Try it – Could you write out the whole listing exactly as it appears?

Information given –
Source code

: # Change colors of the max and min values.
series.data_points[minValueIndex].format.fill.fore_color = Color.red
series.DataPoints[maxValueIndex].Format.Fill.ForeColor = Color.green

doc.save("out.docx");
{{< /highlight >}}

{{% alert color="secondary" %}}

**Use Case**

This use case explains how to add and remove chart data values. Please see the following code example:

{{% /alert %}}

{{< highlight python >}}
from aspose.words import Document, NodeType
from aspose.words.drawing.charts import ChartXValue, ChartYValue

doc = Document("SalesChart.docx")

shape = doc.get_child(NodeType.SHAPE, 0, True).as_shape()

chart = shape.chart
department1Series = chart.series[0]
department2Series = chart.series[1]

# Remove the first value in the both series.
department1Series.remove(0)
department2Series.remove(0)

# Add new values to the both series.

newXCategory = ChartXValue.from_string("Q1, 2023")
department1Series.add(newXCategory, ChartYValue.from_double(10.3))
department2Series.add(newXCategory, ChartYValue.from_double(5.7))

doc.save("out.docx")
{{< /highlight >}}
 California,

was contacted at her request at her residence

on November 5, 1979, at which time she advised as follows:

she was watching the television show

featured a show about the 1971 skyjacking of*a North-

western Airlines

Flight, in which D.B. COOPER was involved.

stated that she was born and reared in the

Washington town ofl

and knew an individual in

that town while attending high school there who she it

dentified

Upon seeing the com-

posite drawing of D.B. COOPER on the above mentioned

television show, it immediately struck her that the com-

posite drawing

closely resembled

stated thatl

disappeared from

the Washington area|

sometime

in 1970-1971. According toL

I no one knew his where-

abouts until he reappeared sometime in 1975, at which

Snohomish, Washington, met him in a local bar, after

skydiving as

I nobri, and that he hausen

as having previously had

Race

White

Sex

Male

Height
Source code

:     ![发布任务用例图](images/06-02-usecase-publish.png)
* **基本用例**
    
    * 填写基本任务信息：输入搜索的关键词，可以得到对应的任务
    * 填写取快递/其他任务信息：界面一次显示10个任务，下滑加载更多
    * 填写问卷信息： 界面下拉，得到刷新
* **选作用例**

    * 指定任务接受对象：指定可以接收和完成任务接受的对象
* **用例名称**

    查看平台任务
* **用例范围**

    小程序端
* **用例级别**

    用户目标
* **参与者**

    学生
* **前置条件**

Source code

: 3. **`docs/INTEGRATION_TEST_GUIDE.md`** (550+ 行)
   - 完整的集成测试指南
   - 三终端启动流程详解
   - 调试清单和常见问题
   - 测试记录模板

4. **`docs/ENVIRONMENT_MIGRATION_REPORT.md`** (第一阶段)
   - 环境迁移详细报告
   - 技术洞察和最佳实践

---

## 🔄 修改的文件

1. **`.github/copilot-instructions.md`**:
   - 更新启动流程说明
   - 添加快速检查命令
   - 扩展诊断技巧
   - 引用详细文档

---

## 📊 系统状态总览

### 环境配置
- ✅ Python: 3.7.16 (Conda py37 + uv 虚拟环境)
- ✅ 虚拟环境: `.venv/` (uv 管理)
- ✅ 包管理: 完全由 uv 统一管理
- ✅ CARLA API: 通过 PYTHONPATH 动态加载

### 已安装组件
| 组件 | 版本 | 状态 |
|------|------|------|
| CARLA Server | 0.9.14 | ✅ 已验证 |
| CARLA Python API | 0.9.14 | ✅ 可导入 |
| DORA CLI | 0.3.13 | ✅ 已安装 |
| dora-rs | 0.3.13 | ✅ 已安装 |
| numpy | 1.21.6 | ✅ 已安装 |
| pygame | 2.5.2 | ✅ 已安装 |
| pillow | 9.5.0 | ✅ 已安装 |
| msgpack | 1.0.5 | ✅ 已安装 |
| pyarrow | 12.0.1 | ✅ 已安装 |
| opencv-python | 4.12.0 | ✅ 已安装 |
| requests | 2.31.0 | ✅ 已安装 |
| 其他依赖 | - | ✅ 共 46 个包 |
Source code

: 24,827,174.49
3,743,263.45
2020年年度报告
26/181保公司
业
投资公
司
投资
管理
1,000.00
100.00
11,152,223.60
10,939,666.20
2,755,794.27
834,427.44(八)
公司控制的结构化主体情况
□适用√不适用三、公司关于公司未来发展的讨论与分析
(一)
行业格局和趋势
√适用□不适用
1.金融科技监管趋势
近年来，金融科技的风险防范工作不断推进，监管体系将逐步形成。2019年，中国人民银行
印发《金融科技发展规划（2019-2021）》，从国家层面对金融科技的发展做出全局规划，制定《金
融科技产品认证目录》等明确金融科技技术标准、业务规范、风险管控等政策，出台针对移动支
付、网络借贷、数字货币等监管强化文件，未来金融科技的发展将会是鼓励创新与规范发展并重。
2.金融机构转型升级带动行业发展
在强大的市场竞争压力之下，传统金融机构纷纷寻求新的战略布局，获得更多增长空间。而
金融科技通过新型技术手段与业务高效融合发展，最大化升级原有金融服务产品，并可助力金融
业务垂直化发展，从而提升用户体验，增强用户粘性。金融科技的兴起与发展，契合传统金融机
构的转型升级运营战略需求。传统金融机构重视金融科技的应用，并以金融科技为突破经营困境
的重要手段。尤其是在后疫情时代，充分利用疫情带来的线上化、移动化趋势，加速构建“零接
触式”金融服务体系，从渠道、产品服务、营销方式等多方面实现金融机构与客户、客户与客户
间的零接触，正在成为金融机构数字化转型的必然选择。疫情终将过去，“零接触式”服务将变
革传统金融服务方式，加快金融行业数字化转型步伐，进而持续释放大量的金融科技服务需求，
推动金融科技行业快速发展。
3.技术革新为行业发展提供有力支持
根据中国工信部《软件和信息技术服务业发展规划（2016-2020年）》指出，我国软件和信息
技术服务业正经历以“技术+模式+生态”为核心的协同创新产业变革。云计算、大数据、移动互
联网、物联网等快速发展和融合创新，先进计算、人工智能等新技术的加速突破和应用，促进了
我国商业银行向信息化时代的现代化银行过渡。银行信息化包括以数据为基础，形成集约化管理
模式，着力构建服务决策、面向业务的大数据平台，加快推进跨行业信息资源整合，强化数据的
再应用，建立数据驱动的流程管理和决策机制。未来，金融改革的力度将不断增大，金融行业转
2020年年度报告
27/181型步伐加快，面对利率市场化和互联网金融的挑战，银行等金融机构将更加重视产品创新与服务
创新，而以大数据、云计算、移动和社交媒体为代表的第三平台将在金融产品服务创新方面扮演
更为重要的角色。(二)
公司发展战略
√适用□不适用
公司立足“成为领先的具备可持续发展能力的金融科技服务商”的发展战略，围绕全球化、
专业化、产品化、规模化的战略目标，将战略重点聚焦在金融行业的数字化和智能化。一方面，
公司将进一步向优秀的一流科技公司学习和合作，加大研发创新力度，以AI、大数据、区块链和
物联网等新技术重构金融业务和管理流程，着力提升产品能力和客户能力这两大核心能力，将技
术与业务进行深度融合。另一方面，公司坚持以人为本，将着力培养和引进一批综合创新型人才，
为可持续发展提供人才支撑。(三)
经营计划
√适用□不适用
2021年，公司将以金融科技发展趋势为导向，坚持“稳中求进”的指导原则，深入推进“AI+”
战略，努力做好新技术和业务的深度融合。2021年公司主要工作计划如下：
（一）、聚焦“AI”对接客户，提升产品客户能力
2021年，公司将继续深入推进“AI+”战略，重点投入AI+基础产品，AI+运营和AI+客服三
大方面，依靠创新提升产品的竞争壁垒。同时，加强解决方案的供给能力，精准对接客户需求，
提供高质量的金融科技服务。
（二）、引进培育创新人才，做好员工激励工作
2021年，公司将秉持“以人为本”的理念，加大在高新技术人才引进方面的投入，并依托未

Task result –
Source code

: # Change colors of the max and min values.
series.data_points[minValueIndex].format.fill.fore_color = Color.red
series.DataPoints[maxValueIndex].Format.Fill.ForeColor = Color.green

doc.save("out.docx");
{{< /highlight >}}

{{% alert color="secondary" %}}

**Use Case**

This use case explains how to add and remove chart data values. Please see the following code example:

{{% /alert %}}

{{< highlight python >}}
from aspose.words import Document, NodeType
from aspose.words.drawing.charts import ChartXValue, ChartYValue

doc = Document("SalesChart.docx")

shape = doc.get_child(NodeType.SHAPE, 0, True).as_shape()

chart = shape.chart
department1Series = chart.series[0]
department2Series = chart.series[1]

# Remove the first value in the both series.
department1Series.remove(0)
department2Series.remove(0)

# Add new values to the both series.

newXCategory = ChartXValue.from_string("Q1, 2023")
department1Series.add(newXCategory, ChartYValue.from_double(10.3))
department2Series.add(newXCategory, ChartYValue.from_double(5.7))

doc.save("out.docx")
{{< /highlight >}}
 California,

was contacted at her request at her residence

on November 5, 1979, at which time she advised as follows:

she was watching the television show

featured a show about the 1971 skyjacking of*a North-

western Airlines

Flight, in which D.B. COOPER was involved.

stated that she was born and reared in the

Washington town ofl

and knew an individual in

that town while attending high school there who she it

dentified

Upon seeing the com-

posite drawing of D.B. COOPER on the above mentioned

television show, it immediately struck her that the com-

posite drawing

closely resembled

stated thatl

disappeared from

the Washington area|

sometime

in 1970-1971. According toL

I no one knew his where-

abouts until he reappeared sometime in 1975, at which

Snohomish, Washington, met him in a local bar, after

skydiving as

I nobri, and that he hausen

as having previously had

Race

White

Sex

Male

Height
Source code

:     ![发布任务用例图](images/06-02-usecase-publish.png)
* **基本用例**
    
    * 填写基本任务信息：输入搜索的关键词，可以得到对应的任务
    * 填写取快递/其他任务信息：界面一次显示10个任务，下滑加载更多
    * 填写问卷信息： 界面下拉，得到刷新
* **选作用例**

    * 指定任务接受对象：指定可以接收和完成任务接受的对象
* **用例名称**

    查看平台任务
* **用例范围**

    小程序端
* **用例级别**

    用户目标
* **参与者**

    学生
* **前置条件**

Source code

: 3. **`docs/INTEGRATION_TEST_GUIDE.md`** (550+ 行)
   - 完整的集成测试指南
   - 三终端启动流程详解
   - 调试清单和常见问题
   - 测试记录模板

4. **`docs/ENVIRONMENT_MIGRATION_REPORT.md`** (第一阶段)
   - 环境迁移详细报告
   - 技术洞察和最佳实践

---

## 🔄 修改的文件

1. **`.github/copilot-instructions.md`**:
   - 更新启动流程说明
   - 添加快速检查命令
   - 扩展诊断技巧
   - 引用详细文档

---

## 📊 系统状态总览

### 环境配置
- ✅ Python: 3.7.16 (Conda py37 + uv 虚拟环境)
- ✅ 虚拟环境: `.venv/` (uv 管理)
- ✅ 包管理: 完全由 uv 统一管理
- ✅ CARLA API: 通过 PYTHONPATH 动态加载

### 已安装组件
| 组件 | 版本 | 状态 |
|------|------|------|
| CARLA Server | 0.9.14 | ✅ 已验证 |
| CARLA Python API | 0.9.14 | ✅ 可导入 |
| DORA CLI | 0.3.13 | ✅ 已安装 |
| dora-rs | 0.3.13 | ✅ 已安装 |
| numpy | 1.21.6 | ✅ 已安装 |
| pygame | 2.5.2 | ✅ 已安装 |
| pillow | 9.5.0 | ✅ 已安装 |
| msgpack | 1.0.5 | ✅ 已安装 |
| pyarrow | 12.0.1 | ✅ 已安装 |
| opencv-python | 4.12.0 | ✅ 已安装 |
| requests | 2.31.0 | ✅ 已安装 |
| 其他依赖 | - | ✅ 共 46 个包 |
Source code

: 24,827,174.49
3,743,263.45
2020年年度报告
26/181保公司
业
投资公
司
投资
管理
1,000.00
100.00
11,152,223.60
10,939,666.20
2,755,794.27
834,427.44(八)
公司控制的结构化主体情况
□适用√不适用三、公司关于公司未来发展的讨论与分析
(一)
行业格局和趋势
√适用□不适用
1.金融科技监管趋势
近年来，金融科技的风险防范工作不断推进，监管体系将逐步形成。2019年，中国人民银行
印发《金融科技发展规划（2019-2021）》，从国家层面对金融科技的发展做出全局规划，制定《金
融科技产品认证目录》等明确金融科技技术标准、业务规范、风险管控等政策，出台针对移动支
付、网络借贷、数字货币等监管强化文件，未来金融科技的发展将会是鼓励创新与规范发展并重。
2.金融机构转型升级带动行业发展
在强大的市场竞争压力之下，传统金融机构纷纷寻求新的战略布局，获得更多增长空间。而
金融科技通过新型技术手段与业务高效融合发展，最大化升级原有金融服务产品，并可助力金融
业务垂直化发展，从而提升用户体验，增强用户粘性。金融科技的兴起与发展，契合传统金融机
构的转型升级运营战略需求。传统金融机构重视金融科技的应用，并以金融科技为突破经营困境
的重要手段。尤其是在后疫情时代，充分利用疫情带来的线上化、移动化趋势，加速构建“零接
触式”金融服务体系，从渠道、产品服务、营销方式等多方面实现金融机构与客户、客户与客户
间的零接触，正在成为金融机构数字化转型的必然选择。疫情终将过去，“零接触式”服务将变
革传统金融服务方式，加快金融行业数字化转型步伐，进而持续释放大量的金融科技服务需求，
推动金融科技行业快速发展。
3.技术革新为行业发展提供有力支持
根据中国工信部《软件和信息技术服务业发展规划（2016-2020年）》指出，我国软件和信息
技术服务业正经历以“技术+模式+生态”为核心的协同创新产业变革。云计算、大数据、移动互
联网、物联网等快速发展和融合创新，先进计算、人工智能等新技术的加速突破和应用，促进了
我国商业银行向信息化时代的现代化银行过渡。银行信息化包括以数据为基础，形成集约化管理
模式，着力构建服务决策、面向业务的大数据平台，加快推进跨行业信息资源整合，强化数据的
再应用，建立数据驱动的流程管理和决策机制。未来，金融改革的力度将不断增大，金融行业转
2020年年度报告
27/181型步伐加快，面对利率市场化和互联网金融的挑战，银行等金融机构将更加重视产品创新与服务
创新，而以大数据、云计算、移动和社交媒体为代表的第三平台将在金融产品服务创新方面扮演
更为重要的角色。(二)
公司发展战略
√适用□不适用
公司立足“成为领先的具备可持续发展能力的金融科技服务商”的发展战略，围绕全球化、
专业化、产品化、规模化的战略目标，将战略重点聚焦在金融行业的数字化和智能化。一方面，
公司将进一步向优秀的一流科技公司学习和合作，加大研发创新力度，以AI、大数据、区块链和
物联网等新技术重构金融业务和管理流程，着力提升产品能力和客户能力这两大核心能力，将技
术与业务进行深度融合。另一方面，公司坚持以人为本，将着力培养和引进一批综合创新型人才，
为可持续发展提供人才支撑。(三)
经营计划
√适用□不适用
2021年，公司将以金融科技发展趋势为导向，坚持“稳中求进”的指导原则，深入推进“AI+”
战略，努力做好新技术和业务的深度融合。2021年公司主要工作计划如下：
（一）、聚焦“AI”对接客户，提升产品客户能力
2021年，公司将继续深入推进“AI+”战略，重点投入AI+基础产品，AI+运营和AI+客服三
大方面，依靠创新提升产品的竞争壁垒。同时，加强解决方案的供给能力，精准对接客户需求，
提供高质量的金融科技服务。
（二）、引进培育创新人才，做好员工激励工作
2021年，公司将秉持“以人为本”的理念，加大在高新技术人才引进方面的投入，并依托未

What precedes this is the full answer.